====== The records

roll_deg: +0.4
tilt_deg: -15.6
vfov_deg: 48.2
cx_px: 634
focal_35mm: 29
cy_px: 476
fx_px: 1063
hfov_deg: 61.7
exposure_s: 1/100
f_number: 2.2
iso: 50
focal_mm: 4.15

============
====== The records

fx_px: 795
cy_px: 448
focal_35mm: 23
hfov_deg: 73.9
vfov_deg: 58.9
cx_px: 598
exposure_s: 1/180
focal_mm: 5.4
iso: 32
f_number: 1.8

============

Set down only the lines above that fall between the line holding "focal_35mm: 23" and the line holding "f_number: 1.8", inclusive, keeping each exact.

focal_35mm: 23
hfov_deg: 73.9
vfov_deg: 58.9
cx_px: 598
exposure_s: 1/180
focal_mm: 5.4
iso: 32
f_number: 1.8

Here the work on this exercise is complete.